No ha podido desviarse tanto. Sin duda alguna, partió a la hora señalada y prevista.

Aunque se haya dado el caso inverosímil de avería de sus dos emisoras, la astronave habría cruzado el círculo diametralmente y ahora la oiríamos nosotros con el receptor planetario. No hay equivocación posible: ¡mire, ahí está el planeta convenido!

Erg Noor señaló a las pantallas reflectoras colocadas en profundos nichos a los cuatro costados del puesto de comando. Innumerables estrellas brillaban en la insondable negrura. Por la pantalla delantera de la izquierda pasó fugaz un pequeño disco gris — apenas esclarecido por su sol — que se encontraba muy alejado del sistema B-7336 — C+87 — A, donde se desarrolla la acción de este capítulo.

— Nuestros faros-bomba funcionan con precisión, a pesar de que los lanzamos hace cuatro años independientes(2). — Erg Noor mostró una franja de luz que se extendía nítida por el largo cristal de la pared izquierda —. El Algrab debía estar ya aquí desde hace tres meses. Por consiguiente… — hizo una pausa, como dudando de pronunciar la sentencia, y concluyó —: ¡Ha perecido!

— ¿Y si no ha sido así? Tal vez lo haya averiado algún meteorito y no pueda desarrollar velocidad… — objetó la muchacha pelirroja.

— ¡Velocidad!.. — repitió Erg Noor, sarcástico —. ¿Y qué más da? Si entre la nave y su lugar de destino se han interpuesto milenios de viaje, todavía será peor: vendrá la muerte lenta, tras años de terrible desesperanza. Y si llaman pidiendo socorro, puede que nos enteremos… dentro de unos seis años… ya en la Tierra.

Con impetuoso ademán, sacó un sillón plegable de debajo del banco de la calculadora electrónica, modelo reducido de la «MNU-11». Hasta entonces, no se había podido aún dotar a las astronaves de máquinas-cerebros electrónicos del tipo de la «IUT», capaces de realizar toda clase de operaciones y de dirigir dichas naves. Y no se había hecho porque tales máquinas eran muy pesadas, frágiles y de gran volumen. Entre tanto, había que tener de guardia en el puesto de comando a un astronauta, máxime cuando en tan largas trayectorias era imposible mantener exactamente el rumbo.

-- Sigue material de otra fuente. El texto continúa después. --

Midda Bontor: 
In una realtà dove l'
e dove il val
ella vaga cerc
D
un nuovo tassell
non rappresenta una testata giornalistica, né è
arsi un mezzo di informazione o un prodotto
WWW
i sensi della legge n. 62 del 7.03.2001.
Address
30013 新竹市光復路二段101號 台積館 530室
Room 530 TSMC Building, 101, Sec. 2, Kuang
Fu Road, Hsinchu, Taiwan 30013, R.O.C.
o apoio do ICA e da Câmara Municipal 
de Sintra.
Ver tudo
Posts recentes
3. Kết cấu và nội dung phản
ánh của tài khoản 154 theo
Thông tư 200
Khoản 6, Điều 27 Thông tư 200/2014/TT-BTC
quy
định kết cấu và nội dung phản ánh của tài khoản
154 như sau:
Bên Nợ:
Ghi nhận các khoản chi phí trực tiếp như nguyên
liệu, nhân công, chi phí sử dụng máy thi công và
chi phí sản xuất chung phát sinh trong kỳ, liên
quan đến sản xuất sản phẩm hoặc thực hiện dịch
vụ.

Con la destreza de un pianista, los dedos del jefe de la expedición se deslizaban rápidos por las clavijas y los botones de la calculadora. Su pálido rostro, de pronunciados rasgos, tenía una inmovilidad de piedra; la frente, despejada, se inclinaba tesonera sobre los mandos y parecía desafiar a los elementos, hostiles a aquel mundillo de seres vivos que se habían lanzado a las profundidades vedadas del espacio.

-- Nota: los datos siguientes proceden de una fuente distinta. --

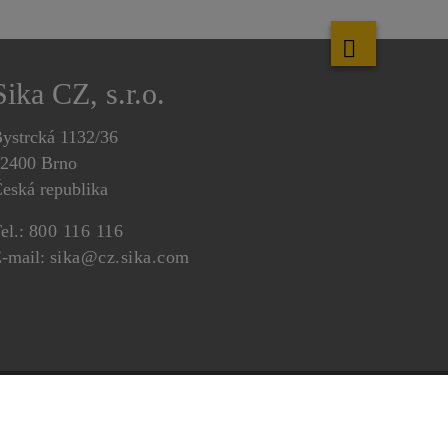
Sika CZ, s.r.o.
ystrcká 1132/36
2400 Brno
eská republika
el.:
800 116 116
-mail:
sika@cz.sika.com
ochranu osobních údajů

La joven astronauta Niza Krit, que hacía su primera expedición astral, observaba anhelante al ensimismado Noor. ¡Qué sereno era! ¡Cuánta energía y talento poseía el amado! Lo amaba desde hacía tiempo, desde el comienzo de aquel viaje que duraba ya cinco años. Y era inútil ocultarlo… El también lo sabía, Niza se daba cuenta… Ahora, al ocurrir aquella desgracia, tenía la dicha de estar de guardia con él. Los dos solos, durante tres meses, mientras el resto de la tripulación permanecía sumida en dulce sueño hipnótico. Aún quedaban trece días; luego, ambos se dormirían por medio año hasta que terminasen sus turnos respectivos dos equipos de nautas, astrónomos y mecánicos. Los demás — los biólogos y geólogos, cuyo trabajo no comenzaría hasta que no llegasen al lugar de destino — podrían seguir durmiendo… En cambio, los astrónomos estaban siempre atareados. ¡Cuan grande era su labor! Erg Noor se levantó, y los pensamientos de Niza se interrumpieron.

— Voy a la cabina de las cartas astrales… Su descanso será dentro de… — miró al reloj dependiente — nueve horas. Puedo dormir de sobra antes de relevarla.

— Yo no estoy cansada, y estaré aquí todo el tiempo que haga falta para que usted descanse bien.